■ What you are asked to do ■
Copy out the lines of the records below, substituting "Luzern" for "St.Gallen" and keeping every other word the same.

====

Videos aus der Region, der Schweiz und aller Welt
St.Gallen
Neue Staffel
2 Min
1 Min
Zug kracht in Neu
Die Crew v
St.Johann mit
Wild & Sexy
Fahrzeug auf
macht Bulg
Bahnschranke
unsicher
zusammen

====

■ Finished exercise ■
Videos aus der Region, der Schweiz und aller Welt
Luzern
Neue Staffel
2 Min
1 Min
Zug kracht in Neu
Die Crew v
St.Johann mit
Wild & Sexy
Fahrzeug auf
macht Bulg
Bahnschranke
unsicher
zusammen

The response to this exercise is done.